After a recent spate of international cyber-attacks--many of which are believed to have originated in China--the government plans to promote a cyber-attack defence network with 10 member countries of the Association of Southeast Asian Nations, according to sources.
The move comes amid a series of cyber-attacks against websites of government offices and corporations in many countries.
Under the system, the government intends to share information about cyber-attack patterns and technology to defend against the attacks.
It also plans to carry out exercises to verify the effectiveness of the system within the current fiscal year.
The 10 countries, including Thailand and Indonesia, agreed to establish the network because many of the recent attacks are believed to have come from China, observers said.

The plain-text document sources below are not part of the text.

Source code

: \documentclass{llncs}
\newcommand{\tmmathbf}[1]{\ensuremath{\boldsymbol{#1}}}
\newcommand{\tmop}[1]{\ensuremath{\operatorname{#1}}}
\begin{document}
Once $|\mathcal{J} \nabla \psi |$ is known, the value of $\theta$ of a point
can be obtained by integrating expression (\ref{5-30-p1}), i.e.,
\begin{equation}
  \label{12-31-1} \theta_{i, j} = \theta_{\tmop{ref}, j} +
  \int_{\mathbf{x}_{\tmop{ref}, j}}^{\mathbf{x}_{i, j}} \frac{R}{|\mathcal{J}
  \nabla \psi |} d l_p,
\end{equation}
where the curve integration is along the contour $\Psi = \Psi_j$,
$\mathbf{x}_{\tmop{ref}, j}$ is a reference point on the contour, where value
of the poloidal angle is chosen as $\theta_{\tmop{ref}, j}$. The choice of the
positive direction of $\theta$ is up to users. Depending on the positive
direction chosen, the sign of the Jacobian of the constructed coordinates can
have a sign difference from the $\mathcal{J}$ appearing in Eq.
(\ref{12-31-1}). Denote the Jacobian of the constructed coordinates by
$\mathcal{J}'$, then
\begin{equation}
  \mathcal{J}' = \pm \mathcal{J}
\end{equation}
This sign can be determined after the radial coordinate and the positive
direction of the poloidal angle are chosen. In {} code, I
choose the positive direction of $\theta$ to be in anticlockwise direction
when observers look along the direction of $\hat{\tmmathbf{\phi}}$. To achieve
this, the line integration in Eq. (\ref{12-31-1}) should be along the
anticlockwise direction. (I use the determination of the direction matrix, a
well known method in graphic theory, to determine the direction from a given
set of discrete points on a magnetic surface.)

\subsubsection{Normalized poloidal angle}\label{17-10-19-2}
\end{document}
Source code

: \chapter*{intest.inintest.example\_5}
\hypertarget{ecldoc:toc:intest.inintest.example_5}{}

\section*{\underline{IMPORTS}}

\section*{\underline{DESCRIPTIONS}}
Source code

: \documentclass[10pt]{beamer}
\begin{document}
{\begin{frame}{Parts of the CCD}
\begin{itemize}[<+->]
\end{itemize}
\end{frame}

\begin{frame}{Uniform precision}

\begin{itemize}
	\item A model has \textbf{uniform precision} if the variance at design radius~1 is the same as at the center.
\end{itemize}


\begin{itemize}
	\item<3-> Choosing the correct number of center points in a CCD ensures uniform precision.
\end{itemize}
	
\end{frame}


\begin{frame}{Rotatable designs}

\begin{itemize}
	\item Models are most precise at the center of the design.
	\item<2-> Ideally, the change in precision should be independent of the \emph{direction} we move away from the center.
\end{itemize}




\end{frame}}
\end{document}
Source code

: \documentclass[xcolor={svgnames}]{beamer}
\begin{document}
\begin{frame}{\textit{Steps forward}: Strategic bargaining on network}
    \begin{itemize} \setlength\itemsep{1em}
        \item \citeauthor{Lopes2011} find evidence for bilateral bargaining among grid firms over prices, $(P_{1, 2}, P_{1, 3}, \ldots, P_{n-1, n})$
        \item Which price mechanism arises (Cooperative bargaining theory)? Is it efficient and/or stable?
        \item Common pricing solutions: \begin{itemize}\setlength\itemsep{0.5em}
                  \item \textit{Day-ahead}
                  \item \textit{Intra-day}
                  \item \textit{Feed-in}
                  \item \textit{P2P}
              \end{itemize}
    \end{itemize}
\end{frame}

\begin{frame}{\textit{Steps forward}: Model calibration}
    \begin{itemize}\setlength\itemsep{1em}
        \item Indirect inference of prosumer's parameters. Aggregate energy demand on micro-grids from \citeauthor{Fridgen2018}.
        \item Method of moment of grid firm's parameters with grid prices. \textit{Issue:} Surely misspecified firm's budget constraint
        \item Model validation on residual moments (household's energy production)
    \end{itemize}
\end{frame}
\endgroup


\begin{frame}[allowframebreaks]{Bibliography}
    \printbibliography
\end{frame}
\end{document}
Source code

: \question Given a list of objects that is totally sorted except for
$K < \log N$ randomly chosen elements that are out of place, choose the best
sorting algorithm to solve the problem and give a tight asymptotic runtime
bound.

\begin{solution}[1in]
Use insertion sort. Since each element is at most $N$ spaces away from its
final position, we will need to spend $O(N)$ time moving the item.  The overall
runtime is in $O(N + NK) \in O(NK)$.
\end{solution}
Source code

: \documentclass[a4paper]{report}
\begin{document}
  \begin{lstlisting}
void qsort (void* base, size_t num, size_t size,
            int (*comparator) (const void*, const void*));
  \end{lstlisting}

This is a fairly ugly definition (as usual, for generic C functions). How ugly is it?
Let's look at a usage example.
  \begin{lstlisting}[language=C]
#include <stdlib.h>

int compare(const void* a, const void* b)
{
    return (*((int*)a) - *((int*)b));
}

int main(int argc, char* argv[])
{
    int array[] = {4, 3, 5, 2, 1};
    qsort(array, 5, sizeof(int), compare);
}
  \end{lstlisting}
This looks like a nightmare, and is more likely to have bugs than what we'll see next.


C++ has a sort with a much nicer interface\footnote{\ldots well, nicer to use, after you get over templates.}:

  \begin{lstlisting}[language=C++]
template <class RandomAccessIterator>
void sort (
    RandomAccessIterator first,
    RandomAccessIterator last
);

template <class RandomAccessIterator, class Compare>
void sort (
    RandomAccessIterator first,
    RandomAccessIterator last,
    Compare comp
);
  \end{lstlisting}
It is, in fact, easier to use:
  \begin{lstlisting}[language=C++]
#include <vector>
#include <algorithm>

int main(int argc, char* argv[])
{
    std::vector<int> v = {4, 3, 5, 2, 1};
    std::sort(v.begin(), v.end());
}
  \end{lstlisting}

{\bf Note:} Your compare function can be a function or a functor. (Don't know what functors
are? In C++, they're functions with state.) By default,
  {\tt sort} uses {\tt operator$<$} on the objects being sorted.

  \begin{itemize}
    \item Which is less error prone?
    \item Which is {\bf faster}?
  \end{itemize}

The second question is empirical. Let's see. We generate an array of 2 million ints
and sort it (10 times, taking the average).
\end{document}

Details will be discussed at international working-level consultations on information security to be held in Tokyo on Wednesday and Thursday, according to sources.
In particular, the government plans to construct a system that will facilitate contact between officials in charge of cyber-attacks in each country so they can share information about attacks.
The system also would make it possible for the countries to take joint countermeasures when one of them is attacked.
Preparations in ASEAN countries to counter cyber-attacks have not kept up with the increased use of computers in government offices and corporations that comes with economic development.
Under the circumstances, ASEAN countries often come under cyber-attack, and in some cases appear to be the source because the attacks are routed through Internet servers in the countries to hide their source, according to observers.